Die russisch-europäischen Energiebeziehungen auf dem Prüfstand
Impulsreferate hielten Andrey Konoplyanik, Gazprombank-Berater und ehemals russischer Vizeminister für Energie, sowie Johannes Baur, verantwortlich für internationale Beziehungen bei der Generaldirektion Energie bei der EU-Kommission.
Russland habe sich mit der Liberalisierungspolitik der Europäischen Union abgefunden, erklärte Andrey Konoplyanik. Die russische Regierung und Gazprom führten mit der Kommission Verhandlungen über eine konstruktive Zusammenarbeit – trotz der Nachteile, die Gazprom auf dem europäischen Energiemarkt hinnehmen müsse.

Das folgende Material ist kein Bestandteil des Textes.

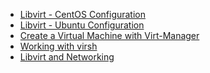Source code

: #+OPTIONS: num:nil toc:nil html-postamble:nil timestamp:nil

- [[https://manlug-notes.github.io/notes/libvirt/libvirt-centos.html][Libvirt - CentOS Configuration]]
- [[https://manlug-notes.github.io/notes/libvirt/libvirt-ubuntu.html][Libvirt - Ubuntu Configuration]]
- [[https://manlug-notes.github.io/notes/libvirt/create_a_vm_virt-manager.org][Create a Virtual Machine with Virt-Manager]]
- [[https://manlug-notes.github.io/notes/libvirt/working_with_virsh.html][Working with virsh]]
- [[https://manlug-notes.github.io/notes/libvirt/libvirt_and_networking.html][Libvirt and Networking]]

Sein Land, so Konoplyanik weiter, verstehe die Argumente der Kommission, die auf dem EU-Markt den Wettbewerb fördern will. Allerdings führe die Liberalisierungspolitik der EU zu einer Regionalisierung des Marktes mit erheblichen Nachteilen für große europäische Energiekonzerne, deren Entfaltungsmöglichkeiten damit eingeschränkt würden. So fürchte Gazprom, dass es seine langjährigen Partner – die westlichen Energiegroßkonzerne – verliert. Die EU denke nicht an die Risiken, die Energieproduzenten wie Russland künftig auf dem europäischen Markt eingehen müssten. Konoplyanik glaubt, dass eine Neuauflage der alten Energie-Charta ein stabiles Fundament für die russisch-europäischen Energiebeziehungen schaffen könnte.
Johannes Baur verteidigte dagegen das Energiepaket der Europäischen Union. Er unterstrich, dass die neue Regelung auch für russische Konzerne Chancen biete. Zudem funktionierten nun die Frühwarnmechanismen in den Energiebeziehungen zwischen Russland und der EU besser. In der anschließenden Diskussion wurde die Frage aufgeworfen, ob ein neuer Gaskonflikt zwischen Russland und der Ukraine wieder zu Versorgungsengpässen für die EU führen werde. Sowohl die russische als auch die westliche Seite äußerten allerdings die Hoffnung, dass es – trotz neu aufgeflammter Differenzen – im kommenden Herbst nicht zu einem neuen Gaskonflikt kommen werde.